Symmetries, Conservation Laws, Invariant Solutions and Difference Schemes of the One-dimensional Green-Naghdi Equations

• Published in: Journal of nonlinear mathematical physics Vol. 28; no. 1; pp. 90 - 107
• Main Authors: Dorodnitsyn, V. A., Kaptsov, E. I., Meleshko, S. V.
• Format: Journal Article
• Language: English
• Published: Dordrecht Springer Netherlands 01.03.2021; Springer Nature B.V
• Subjects: Classification; Conservation laws; Fluid flow; Lagrange coordinates; Lie groups; Research Article; Topography; Traveling waves; Lie group; conservation laws; group classification; invariant solutions; invariant difference schemes
• ISSN: 1402-9251; 1776-0852; 1776-0852
• DOI: 10.2991/jnmp.k.200922.007

The paper is devoted to the Lie group properties of the one-dimensional Green-Naghdi equations describing the behavior of fluid flow over uneven bottom topography.
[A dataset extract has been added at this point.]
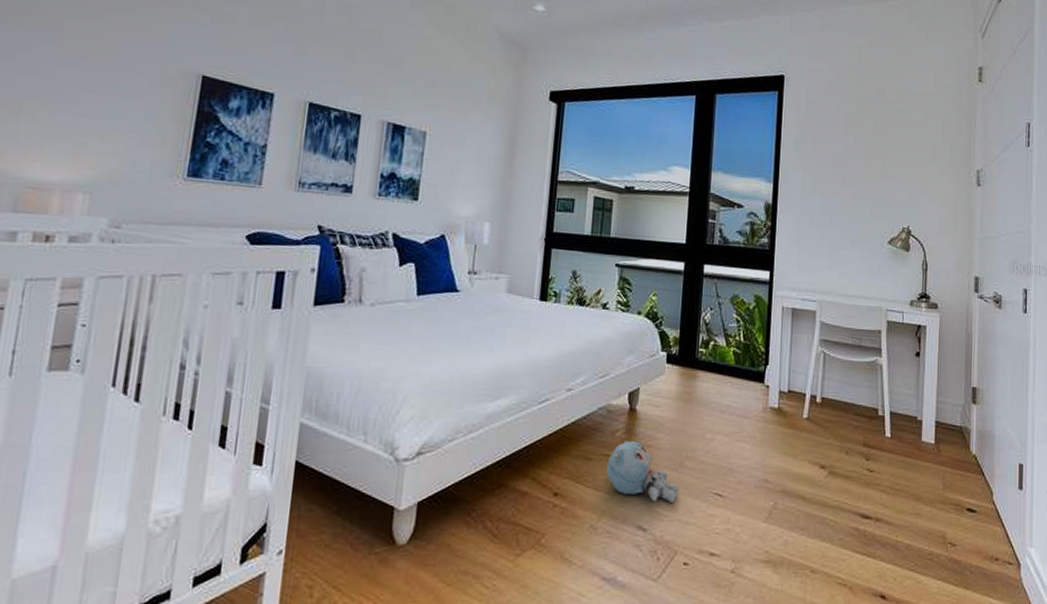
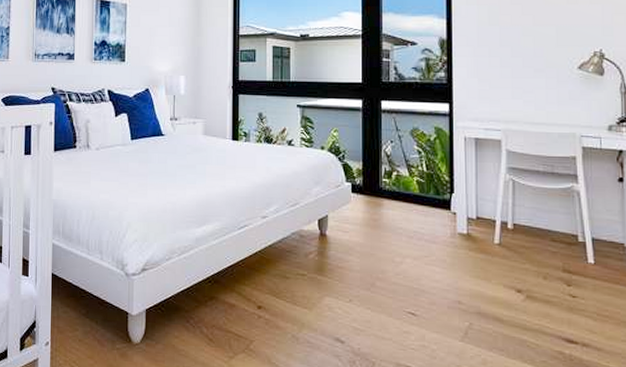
plush toy: present [606,441,680,503] -> none [303,262,373,319]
The bottom topography is incorporated into the Green-Naghdi equations in two ways: in the classical Green-Naghdi form and in the approximated form of the same order. The study is performed in Lagrangian coordinates which allows one to find Lagrangians for the analyzed equations. Complete group classification of both cases of the Green-Naghdi equations with respect to the bottom topography is presented. Applying Noether’s theorem, the obtained Lagrangians and the group classification, conservation laws of the one-dimensional Green-Naghdi equations with uneven bottom topography are obtained. Difference schemes which preserve the symmetries of the original equations and the conservation laws are constructed. Analysis of the developed schemes is given. The schemes are tested numerically on the example of an exact traveling-wave solution.